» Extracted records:
══════════

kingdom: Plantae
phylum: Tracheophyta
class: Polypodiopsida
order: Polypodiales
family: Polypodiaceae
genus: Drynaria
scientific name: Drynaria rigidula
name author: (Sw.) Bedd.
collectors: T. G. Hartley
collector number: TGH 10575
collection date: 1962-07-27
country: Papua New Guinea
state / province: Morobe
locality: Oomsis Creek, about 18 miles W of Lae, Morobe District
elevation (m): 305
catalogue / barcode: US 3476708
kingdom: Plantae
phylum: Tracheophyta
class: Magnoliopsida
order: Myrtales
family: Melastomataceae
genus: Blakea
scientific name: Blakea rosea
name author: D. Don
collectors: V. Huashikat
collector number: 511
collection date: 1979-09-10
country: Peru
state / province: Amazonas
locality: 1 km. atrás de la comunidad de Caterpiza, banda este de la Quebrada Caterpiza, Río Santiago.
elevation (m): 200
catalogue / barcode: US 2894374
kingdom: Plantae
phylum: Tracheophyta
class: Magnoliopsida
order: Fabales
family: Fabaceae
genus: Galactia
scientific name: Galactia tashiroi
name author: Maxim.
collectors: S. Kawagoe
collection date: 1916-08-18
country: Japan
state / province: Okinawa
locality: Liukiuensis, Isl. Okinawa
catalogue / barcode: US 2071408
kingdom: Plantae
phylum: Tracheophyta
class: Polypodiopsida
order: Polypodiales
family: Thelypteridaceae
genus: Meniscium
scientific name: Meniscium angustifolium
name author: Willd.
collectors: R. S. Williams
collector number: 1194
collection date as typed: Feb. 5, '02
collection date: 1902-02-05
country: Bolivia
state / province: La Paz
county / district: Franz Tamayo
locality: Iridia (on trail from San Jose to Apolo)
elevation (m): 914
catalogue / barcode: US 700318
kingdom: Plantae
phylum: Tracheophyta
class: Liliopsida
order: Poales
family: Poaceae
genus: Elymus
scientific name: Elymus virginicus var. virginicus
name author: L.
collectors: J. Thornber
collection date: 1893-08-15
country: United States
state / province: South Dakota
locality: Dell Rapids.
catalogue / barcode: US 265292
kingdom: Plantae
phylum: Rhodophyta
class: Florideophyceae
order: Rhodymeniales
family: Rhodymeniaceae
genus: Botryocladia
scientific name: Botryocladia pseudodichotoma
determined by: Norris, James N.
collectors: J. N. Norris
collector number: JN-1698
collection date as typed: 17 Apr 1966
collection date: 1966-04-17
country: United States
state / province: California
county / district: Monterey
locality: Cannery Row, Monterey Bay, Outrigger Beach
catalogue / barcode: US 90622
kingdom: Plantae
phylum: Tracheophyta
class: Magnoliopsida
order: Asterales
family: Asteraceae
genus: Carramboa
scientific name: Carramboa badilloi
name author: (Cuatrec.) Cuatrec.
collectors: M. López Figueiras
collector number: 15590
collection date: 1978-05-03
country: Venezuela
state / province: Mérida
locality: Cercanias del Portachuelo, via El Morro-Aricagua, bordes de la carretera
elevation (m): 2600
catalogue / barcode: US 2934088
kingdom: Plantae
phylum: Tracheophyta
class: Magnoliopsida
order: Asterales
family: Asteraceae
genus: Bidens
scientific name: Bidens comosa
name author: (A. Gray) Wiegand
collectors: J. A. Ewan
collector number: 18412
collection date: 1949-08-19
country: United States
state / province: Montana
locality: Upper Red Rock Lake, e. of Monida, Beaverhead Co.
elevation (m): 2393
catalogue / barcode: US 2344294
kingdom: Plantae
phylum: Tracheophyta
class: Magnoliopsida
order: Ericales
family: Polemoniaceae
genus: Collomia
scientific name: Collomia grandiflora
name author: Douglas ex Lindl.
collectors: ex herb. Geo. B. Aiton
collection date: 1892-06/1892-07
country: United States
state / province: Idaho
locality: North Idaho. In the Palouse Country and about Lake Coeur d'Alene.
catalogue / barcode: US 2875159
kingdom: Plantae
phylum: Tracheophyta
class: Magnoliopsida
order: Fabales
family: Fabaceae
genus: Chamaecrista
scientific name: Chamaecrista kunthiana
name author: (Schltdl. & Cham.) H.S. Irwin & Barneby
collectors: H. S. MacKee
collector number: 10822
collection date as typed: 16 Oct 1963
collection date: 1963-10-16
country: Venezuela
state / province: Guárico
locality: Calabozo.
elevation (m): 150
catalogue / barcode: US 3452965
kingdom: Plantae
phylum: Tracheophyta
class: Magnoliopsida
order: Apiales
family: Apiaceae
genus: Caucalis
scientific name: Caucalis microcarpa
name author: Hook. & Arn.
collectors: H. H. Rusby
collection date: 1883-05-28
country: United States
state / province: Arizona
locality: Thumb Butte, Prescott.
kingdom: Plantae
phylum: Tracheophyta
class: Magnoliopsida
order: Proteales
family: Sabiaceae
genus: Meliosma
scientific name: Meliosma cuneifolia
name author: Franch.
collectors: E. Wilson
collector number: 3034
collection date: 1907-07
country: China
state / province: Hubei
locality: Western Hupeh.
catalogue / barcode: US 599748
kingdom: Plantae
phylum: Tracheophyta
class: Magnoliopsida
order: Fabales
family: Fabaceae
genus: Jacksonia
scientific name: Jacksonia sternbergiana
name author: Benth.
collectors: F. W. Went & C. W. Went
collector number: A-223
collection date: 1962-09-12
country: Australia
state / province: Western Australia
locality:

══════════

» Work required:
Render every line of the records as a Markdown table with two columns, "Row" holding the row number and "Line" holding the line itself, leaving out any blank lines.

» Solution to this task:
| Row | Line |
|---|---|
| 1 | kingdom: Plantae |
| 2 | phylum: Tracheophyta |
| 3 | class: Polypodiopsida |
| 4 | order: Polypodiales |
| 5 | family: Polypodiaceae |
| 6 | genus: Drynaria |
| 7 | scientific name: Drynaria rigidula |
| 8 | name author: (Sw.) Bedd. |
| 9 | collectors: T. G. Hartley |
| 10 | collector number: TGH 10575 |
| 11 | collection date: 1962-07-27 |
| 12 | country: Papua New Guinea |
| 13 | state / province: Morobe |
| 14 | locality: Oomsis Creek, about 18 miles W of Lae, Morobe District |
| 15 | elevation (m): 305 |
| 16 | catalogue / barcode: US 3476708 |
| 17 | kingdom: Plantae |
| 18 | phylum: Tracheophyta |
| 19 | class: Magnoliopsida |
| 20 | order: Myrtales |
| 21 | family: Melastomataceae |
| 22 | genus: Blakea |
| 23 | scientific name: Blakea rosea |
| 24 | name author: D. Don |
| 25 | collectors: V. Huashikat |
| 26 | collector number: 511 |
| 27 | collection date: 1979-09-10 |
| 28 | country: Peru |
| 29 | state / province: Amazonas |
| 30 | locality: 1 km. atrás de la comunidad de Caterpiza, banda este de la Quebrada Caterpiza, Río Santiago. |
| 31 | elevation (m): 200 |
| 32 | catalogue / barcode: US 2894374 |
| 33 | kingdom: Plantae |
| 34 | phylum: Tracheophyta |
| 35 | class: Magnoliopsida |
| 36 | order: Fabales |
| 37 | family: Fabaceae |
| 38 | genus: Galactia |
| 39 | scientific name: Galactia tashiroi |
| 40 | name author: Maxim. |
| 41 | collectors: S. Kawagoe |
| 42 | collection date: 1916-08-18 |
| 43 | country: Japan |
| 44 | state / province: Okinawa |
| 45 | locality: Liukiuensis, Isl. Okinawa |
| 46 | catalogue / barcode: US 2071408 |
| 47 | kingdom: Plantae |
| 48 | phylum: Tracheophyta |
| 49 | class: Polypodiopsida |
| 50 | order: Polypodiales |
| 51 | family: Thelypteridaceae |
| 52 | genus: Meniscium |
| 53 | scientific name: Meniscium angustifolium |
| 54 | name author: Willd. |
| 55 | collectors: R. S. Williams |
| 56 | collector number: 1194 |
| 57 | collection date as typed: Feb. 5, '02 |
| 58 | collection date: 1902-02-05 |
| 59 | country: Bolivia |
| 60 | state / province: La Paz |
| 61 | county / district: Franz Tamayo |
| 62 | locality: Iridia (on trail from San Jose to Apolo) |
| 63 | elevation (m): 914 |
| 64 | catalogue / barcode: US 700318 |
| 65 | kingdom: Plantae |
| 66 | phylum: Tracheophyta |
| 67 | class: Liliopsida |
| 68 | order: Poales |
| 69 | family: Poaceae |
| 70 | genus: Elymus |
| 71 | scientific name: Elymus virginicus var. virginicus |
| 72 | name author: L. |
| 73 | collectors: J. Thornber |
| 74 | collection date: 1893-08-15 |
| 75 | country: United States |
| 76 | state / province: South Dakota |
| 77 | locality: Dell Rapids. |
| 78 | catalogue / barcode: US 265292 |
| 79 | kingdom: Plantae |
| 80 | phylum: Rhodophyta |
| 81 | class: Florideophyceae |
| 82 | order: Rhodymeniales |
| 83 | family: Rhodymeniaceae |
| 84 | genus: Botryocladia |
| 85 | scientific name: Botryocladia pseudodichotoma |
| 86 | determined by: Norris, James N. |
| 87 | collectors: J. N. Norris |
| 88 | collector number: JN-1698 |
| 89 | collection date as typed: 17 Apr 1966 |
| 90 | collection date: 1966-04-17 |
| 91 | country: United States |
| 92 | state / province: California |
| 93 | county / district: Monterey |
| 94 | locality: Cannery Row, Monterey Bay, Outrigger Beach |
| 95 | catalogue / barcode: US 90622 |
| 96 | kingdom: Plantae |
| 97 | phylum: Tracheophyta |
| 98 | class: Magnoliopsida |
| 99 | order: Asterales |
| 100 | family: Asteraceae |
| 101 | genus: Carramboa |
| 102 | scientific name: Carramboa badilloi |
| 103 | name author: (Cuatrec.) Cuatrec. |
| 104 | collectors: M. López Figueiras |
| 105 | collector number: 15590 |
| 106 | collection date: 1978-05-03 |
| 107 | country: Venezuela |
| 108 | state / province: Mérida |
| 109 | locality: Cercanias del Portachuelo, via El Morro-Aricagua, bordes de la carretera |
| 110 | elevation (m): 2600 |
| 111 | catalogue / barcode: US 2934088 |
| 112 | kingdom: Plantae |
| 113 | phylum: Tracheophyta |
| 114 | class: Magnoliopsida |
| 115 | order: Asterales |
| 116 | family: Asteraceae |
| 117 | genus: Bidens |
| 118 | scientific name: Bidens comosa |
| 119 | name author: (A. Gray) Wiegand |
| 120 | collectors: J. A. Ewan |
| 121 | collector number: 18412 |
| 122 | collection date: 1949-08-19 |
| 123 | country: United States |
| 124 | state / province: Montana |
| 125 | locality: Upper Red Rock Lake, e. of Monida, Beaverhead Co. |
| 126 | elevation (m): 2393 |
| 127 | catalogue / barcode: US 2344294 |
| 128 | kingdom: Plantae |
| 129 | phylum: Tracheophyta |
| 130 | class: Magnoliopsida |
| 131 | order: Ericales |
| 132 | family: Polemoniaceae |
| 133 | genus: Collomia |
| 134 | scientific name: Collomia grandiflora |
| 135 | name author: Douglas ex Lindl. |
| 136 | collectors: ex herb. Geo. B. Aiton |
| 137 | collection date: 1892-06/1892-07 |
| 138 | country: United States |
| 139 | state / province: Idaho |
| 140 | locality: North Idaho. In the Palouse Country and about Lake Coeur d'Alene. |
| 141 | catalogue / barcode: US 2875159 |
| 142 | kingdom: Plantae |
| 143 | phylum: Tracheophyta |
| 144 | class: Magnoliopsida |
| 145 | order: Fabales |
| 146 | family: Fabaceae |
| 147 | genus: Chamaecrista |
| 148 | scientific name: Chamaecrista kunthiana |
| 149 | name author: (Schltdl. & Cham.) H.S. Irwin & Barneby |
| 150 | collectors: H. S. MacKee |
| 151 | collector number: 10822 |
| 152 | collection date as typed: 16 Oct 1963 |
| 153 | collection date: 1963-10-16 |
| 154 | country: Venezuela |
| 155 | state / province: Guárico |
| 156 | locality: Calabozo. |
| 157 | elevation (m): 150 |
| 158 | catalogue / barcode: US 3452965 |
| 159 | kingdom: Plantae |
| 160 | phylum: Tracheophyta |
| 161 | class: Magnoliopsida |
| 162 | order: Apiales |
| 163 | family: Apiaceae |
| 164 | genus: Caucalis |
| 165 | scientific name: Caucalis microcarpa |
| 166 | name author: Hook. & Arn. |
| 167 | collectors: H. H. Rusby |
| 168 | collection date: 1883-05-28 |
| 169 | country: United States |
| 170 | state / province: Arizona |
| 171 | locality: Thumb Butte, Prescott. |
| 172 | kingdom: Plantae |
| 173 | phylum: Tracheophyta |
| 174 | class: Magnoliopsida |
| 175 | order: Proteales |
| 176 | family: Sabiaceae |
| 177 | genus: Meliosma |
| 178 | scientific name: Meliosma cuneifolia |
| 179 | name author: Franch. |
| 180 | collectors: E. Wilson |
| 181 | collector number: 3034 |
| 182 | collection date: 1907-07 |
| 183 | country: China |
| 184 | state / province: Hubei |
| 185 | locality: Western Hupeh. |
| 186 | catalogue / barcode: US 599748 |
| 187 | kingdom: Plantae |
| 188 | phylum: Tracheophyta |
| 189 | class: Magnoliopsida |
| 190 | order: Fabales |
| 191 | family: Fabaceae |
| 192 | genus: Jacksonia |
| 193 | scientific name: Jacksonia sternbergiana |
| 194 | name author: Benth. |
| 195 | collectors: F. W. Went & C. W. Went |
| 196 | collector number: A-223 |
| 197 | collection date: 1962-09-12 |
| 198 | country: Australia |
| 199 | state / province: Western Australia |
| 200 | locality: |